Often times, I am teased by adjacent-industry colleagues about how marketing is simply a fluffy decoration around a business and while they acknowledge it is necessary, it also is a huge cost-center and we, marketing professionals, make it seem more than it actually is. The truth is that they are often times always right, of course not in principle about the role of marketing but in the evidence of success and results that the marketing efforts experienced have achieved.
I am lucky to have been trained in pure, applied and social sciences both theoretically and in practical circumstances. I still think it’s stupid that I wasted a lot of years in the pure and applied sciences because if I had known what the nature of the eventual jobs were like, it would have been very easy to understand such fields weren’t for me. Oddly enough, back in secondary school, if you had good grades, you were meant to be a core science student. It just occurred to me that if we were truly brilliant back then, we should have questioned the rationale. In any case, the great thing with social sciences is the fact that you are constantly questioning situations, I believe this innate nature of mine led me back into the marketing space when I realized I couldn’t just live each day through a similar and repetitive chain of events.
It is important to note that marketing professionals need to be extremely intelligent to succeed in its practice. This applies whether you are managing a single brand, a portfolio of brands or consulting for brands across industries. You are constantly trying to make sense of the business, its competition and the ever evolving consumers. For me, I found this more challenging, interesting and fulfilling. It provides the perfect opportunity for rigorous research, comparison, creation and innovation.
Examining the business environment, you can understand why marketing has seemingly lost its importance. I would say that the professionals unfortunately have not evolved with the times and this doesn’t matter whether you are a client or an agency. Actually, the fact that a lot us still think in boxes of clients and agencies show that the practice has not innovated. It was a whole lot easier back then when all a brand needed to differentiate was an emotional TV commercial, press advert, radio jingle, bill board and timely press releases, photo stories and a comprehensive crisis communication strategy. Back then, all that was required was the right talent, great relationships, capacity to execute and budgets. Today, the dynamics are totally different; the business environment has changed, competition is no longer direct, the consumer is now a prosumer, the channels are no longer clear-cut and what is required to create content is no longer restricted to creative talent.

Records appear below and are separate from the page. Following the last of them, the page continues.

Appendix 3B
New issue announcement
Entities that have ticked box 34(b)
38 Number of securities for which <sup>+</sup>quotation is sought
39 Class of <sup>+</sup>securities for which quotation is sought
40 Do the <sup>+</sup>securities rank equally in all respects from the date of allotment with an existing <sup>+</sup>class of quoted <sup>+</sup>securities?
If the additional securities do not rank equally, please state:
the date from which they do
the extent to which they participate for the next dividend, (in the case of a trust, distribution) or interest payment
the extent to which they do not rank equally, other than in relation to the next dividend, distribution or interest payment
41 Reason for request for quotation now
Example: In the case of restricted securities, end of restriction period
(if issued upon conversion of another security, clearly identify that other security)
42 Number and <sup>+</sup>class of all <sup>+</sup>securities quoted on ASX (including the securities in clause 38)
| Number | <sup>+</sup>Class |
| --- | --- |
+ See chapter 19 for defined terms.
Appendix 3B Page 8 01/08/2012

While most businesses still need to learn the concept of return on equity, we as marketing professionals now need to demonstrate return on investment more than ever. It is no longer okay to assume that campaigns were responsible for calculated growth, we need to prove it and yes this is very possible. We need to know which campaigns worked and which didn’t. We need to know what channels were more effective and which weren’t. We need to know which consumers were more interested and which weren’t. We need to know what emotions were evoked and which remained salient. The reason is very simple, we now live in a data-driven economy. For businesses to excel, they must research, mine and effectively interprete available data. This should now become the basis for content creation and distribution.
There are several other considerations but a few stand out. The creative model must be re-examined; internal vs. external agencies, account manager vs. accounts manager, the absence of; research and development units, big data mining and management, real customer experience creation, etc. I also believe that marketing agencies need to move away from solely being service oriented to proprietary product development. This is a very easy way to show that you understand the consumer and the content he/she demands. I was discussing with a colleague about the immense creative potential within the advertising industry, surely it can’t be just to create advertising content and die. So much has been left to non-marketing professionals; advertising within movies, music videos among others.

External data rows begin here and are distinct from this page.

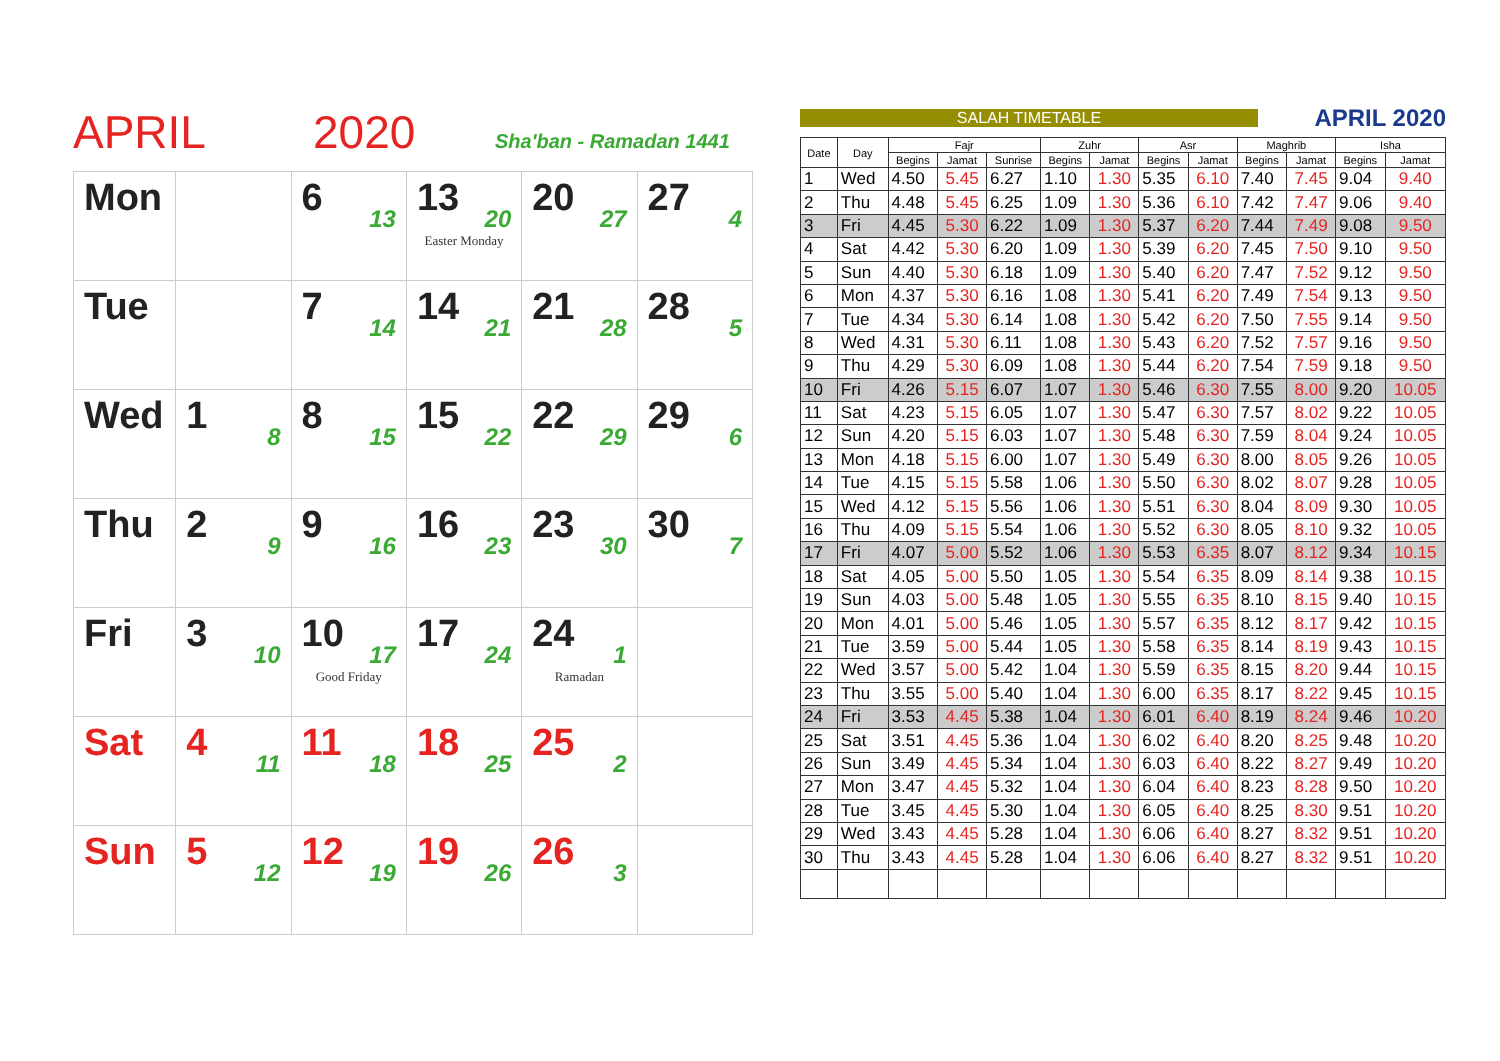APRIL 2020 Sha'ban - Ramadan 1441
| Mon | | 6 13 | 13 20 Easter Monday | 20 27 | 27 4 |
| Tue | | 7 14 | 14 21 | 21 28 | 28 5 |
| Wed | 1 8 | 8 15 | 15 22 | 22 29 | 29 6 |
| Thu | 2 9 | 9 16 | 16 23 | 23 30 | 30 7 |
| Fri | 3 10 | 10 17 Good Friday | 17 24 | 24 1 Ramadan | |
| Sat | 4 11 | 11 18 | 18 25 | 25 2 | |
| Sun | 5 12 | 12 19 | 19 26 | 26 3 | |
SALAH TIMETABLE APRIL 2020
| Date | Day | Fajr | | | Zuhr | | Asr | | Maghrib | | Isha | |
| --- | --- | --- | --- | --- | --- | --- | --- | --- | --- | --- | --- | --- |
| | | Begins | Jamat | Sunrise | Begins | Jamat | Begins | Jamat | Begins | Jamat | Begins | Jamat |
| 1 | Wed | 4.50 | 5.45 | 6.27 | 1.10 | 1.30 | 5.35 | 6.10 | 7.40 | 7.45 | 9.04 | 9.40 |
| 2 | Thu | 4.48 | 5.45 | 6.25 | 1.09 | 1.30 | 5.36 | 6.10 | 7.42 | 7.47 | 9.06 | 9.40 |
| 3 | Fri | 4.45 | 5.30 | 6.22 | 1.09 | 1.30 | 5.37 | 6.20 | 7.44 | 7.49 | 9.08 | 9.50 |
| 4 | Sat | 4.42 | 5.30 | 6.20 | 1.09 | 1.30 | 5.39 | 6.20 | 7.45 | 7.50 | 9.10 | 9.50 |
| 5 | Sun | 4.40 | 5.30 | 6.18 | 1.09 | 1.30 | 5.40 | 6.20 | 7.47 | 7.52 | 9.12 | 9.50 |
| 6 | Mon | 4.37 | 5.30 | 6.16 | 1.08 | 1.30 | 5.41 | 6.20 | 7.49 | 7.54 | 9.13 | 9.50 |
| 7 | Tue | 4.34 | 5.30 | 6.14 | 1.08 | 1.30 | 5.42 | 6.20 | 7.50 | 7.55 | 9.14 | 9.50 |
| 8 | Wed | 4.31 | 5.30 | 6.11 | 1.08 | 1.30 | 5.43 | 6.20 | 7.52 | 7.57 | 9.16 | 9.50 |
| 9 | Thu | 4.29 | 5.30 | 6.09 | 1.08 | 1.30 | 5.44 | 6.20 | 7.54 | 7.59 | 9.18 | 9.50 |
| 10 | Fri | 4.26 | 5.15 | 6.07 | 1.07 | 1.30 | 5.46 | 6.30 | 7.55 | 8.00 | 9.20 | 10.05 |
| 11 | Sat | 4.23 | 5.15 | 6.05 | 1.07 | 1.30 | 5.47 | 6.30 | 7.57 | 8.02 | 9.22 | 10.05 |
| 12 | Sun | 4.20 | 5.15 | 6.03 | 1.07 | 1.30 | 5.48 | 6.30 | 7.59 | 8.04 | 9.24 | 10.05 |
| 13 | Mon | 4.18 | 5.15 | 6.00 | 1.07 | 1.30 | 5.49 | 6.30 | 8.00 | 8.05 | 9.26 | 10.05 |
| 14 | Tue | 4.15 | 5.15 | 5.58 | 1.06 | 1.30 | 5.50 | 6.30 | 8.02 | 8.07 | 9.28 | 10.05 |
| 15 | Wed | 4.12 | 5.15 | 5.56 | 1.06 | 1.30 | 5.51 | 6.30 | 8.04 | 8.09 | 9.30 | 10.05 |
| 16 | Thu | 4.09 | 5.15 | 5.54 | 1.06 | 1.30 | 5.52 | 6.30 | 8.05 | 8.10 | 9.32 | 10.05 |
| 17 | Fri | 4.07 | 5.00 | 5.52 | 1.06 | 1.30 | 5.53 | 6.35 | 8.07 | 8.12 | 9.34 | 10.15 |
| 18 | Sat | 4.05 | 5.00 | 5.50 | 1.05 | 1.30 | 5.54 | 6.35 | 8.09 | 8.14 | 9.38 | 10.15 |
| 19 | Sun | 4.03 | 5.00 | 5.48 | 1.05 | 1.30 | 5.55 | 6.35 | 8.10 | 8.15 | 9.40 | 10.15 |
| 20 | Mon | 4.01 | 5.00 | 5.46 | 1.05 | 1.30 | 5.57 | 6.35 | 8.12 | 8.17 | 9.42 | 10.15 |
| 21 | Tue | 3.59 | 5.00 | 5.44 | 1.05 | 1.30 | 5.58 | 6.35 | 8.14 | 8.19 | 9.43 | 10.15 |
| 22 | Wed | 3.57 | 5.00 | 5.42 | 1.04 | 1.30 | 5.59 | 6.35 | 8.15 | 8.20 | 9.44 | 10.15 |
| 23 | Thu | 3.55 | 5.00 | 5.40 | 1.04 | 1.30 | 6.00 | 6.35 | 8.17 | 8.22 | 9.45 | 10.15 |
| 24 | Fri | 3.53 | 4.45 | 5.38 | 1.04 | 1.30 | 6.01 | 6.40 | 8.19 | 8.24 | 9.46 | 10.20 |
| 25 | Sat | 3.51 | 4.45 | 5.36 | 1.04 | 1.30 | 6.02 | 6.40 | 8.20 | 8.25 | 9.48 | 10.20 |
| 26 | Sun | 3.49 | 4.45 | 5.34 | 1.04 | 1.30 | 6.03 | 6.40 | 8.22 | 8.27 | 9.49 | 10.20 |
| 27 | Mon | 3.47 | 4.45 | 5.32 | 1.04 | 1.30 | 6.04 | 6.40 | 8.23 | 8.28 | 9.50 | 10.20 |
| 28 | Tue | 3.45 | 4.45 | 5.30 | 1.04 | 1.30 | 6.05 | 6.40 | 8.25 | 8.30 | 9.51 | 10.20 |
| 29 | Wed | 3.43 | 4.45 | 5.28 | 1.04 | 1.30 | 6.06 | 6.40 | 8.27 | 8.32 | 9.51 | 10.20 |
| 30 | Thu | 3.43 | 4.45 | 5.28 | 1.04 | 1.30 | 6.06 | 6.40 | 8.27 | 8.32 | 9.51 | 10.20 |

Why do we still think in silos of channels when the real focus should be content and experience? Why can’t a bank for example put some effort into creating Chocolate Thursdays in banking halls and then use this as advertising content? At a time, we had banks telling us how great their customer service was with print adverts of smiling models with ear phones on, now the environment requires customer service professionals who are social media savvy. These people should be able to create engaging content and solve problems, this is assuming that the necessary investment has already been made in the business process to avoid unnecessary issues.

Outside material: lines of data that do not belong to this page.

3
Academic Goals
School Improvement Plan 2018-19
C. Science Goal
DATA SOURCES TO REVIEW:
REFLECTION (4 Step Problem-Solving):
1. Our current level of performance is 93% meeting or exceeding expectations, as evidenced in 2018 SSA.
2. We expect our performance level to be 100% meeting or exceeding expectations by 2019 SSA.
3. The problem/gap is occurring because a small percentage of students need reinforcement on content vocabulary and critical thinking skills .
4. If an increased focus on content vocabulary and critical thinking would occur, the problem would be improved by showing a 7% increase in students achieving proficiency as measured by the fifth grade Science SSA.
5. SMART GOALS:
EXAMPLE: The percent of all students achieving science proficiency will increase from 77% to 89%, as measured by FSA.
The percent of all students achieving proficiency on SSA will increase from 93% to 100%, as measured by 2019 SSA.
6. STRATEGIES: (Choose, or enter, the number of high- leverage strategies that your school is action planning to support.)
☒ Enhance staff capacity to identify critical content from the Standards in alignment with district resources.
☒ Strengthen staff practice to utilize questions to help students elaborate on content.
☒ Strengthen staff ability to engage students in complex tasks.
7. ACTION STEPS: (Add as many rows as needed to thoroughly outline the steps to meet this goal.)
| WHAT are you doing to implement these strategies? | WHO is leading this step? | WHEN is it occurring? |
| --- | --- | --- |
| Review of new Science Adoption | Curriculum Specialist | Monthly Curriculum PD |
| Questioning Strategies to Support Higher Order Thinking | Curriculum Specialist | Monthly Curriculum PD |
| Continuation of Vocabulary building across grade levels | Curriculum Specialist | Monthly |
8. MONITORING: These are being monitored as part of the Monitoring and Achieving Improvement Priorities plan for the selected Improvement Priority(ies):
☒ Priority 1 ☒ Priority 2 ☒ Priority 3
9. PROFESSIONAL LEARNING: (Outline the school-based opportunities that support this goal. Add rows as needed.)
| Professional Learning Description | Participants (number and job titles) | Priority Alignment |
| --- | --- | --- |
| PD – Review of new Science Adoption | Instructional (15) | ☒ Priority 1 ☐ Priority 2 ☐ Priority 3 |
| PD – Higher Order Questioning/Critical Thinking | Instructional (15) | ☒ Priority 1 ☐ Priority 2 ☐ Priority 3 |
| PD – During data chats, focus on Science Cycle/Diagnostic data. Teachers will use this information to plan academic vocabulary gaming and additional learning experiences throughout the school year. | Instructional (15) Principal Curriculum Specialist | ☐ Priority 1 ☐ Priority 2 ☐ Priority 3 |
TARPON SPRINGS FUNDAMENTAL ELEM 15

The excuse that Nigeria has no data is fast coming to an end. The Nigerian Bureau of statistics have begun to get their act together and the advent of technology is changing the scene. With all of these, marketing communication now needs to be more specific, relevant, effective and measurable. I know there are still security challenges with the protection of customer data, however, this data now needs to play a useful role in brand conversations. As a business, we need to ask ourselves, what are we already doing for the customers we know and have? How are we making their lives easier through our brand experience? What insights are they giving us about product modifications or new product development? For these questions and more to be answered, we really need to stop for a minute and THINK.
Are we really creating value and is this the best value we can create?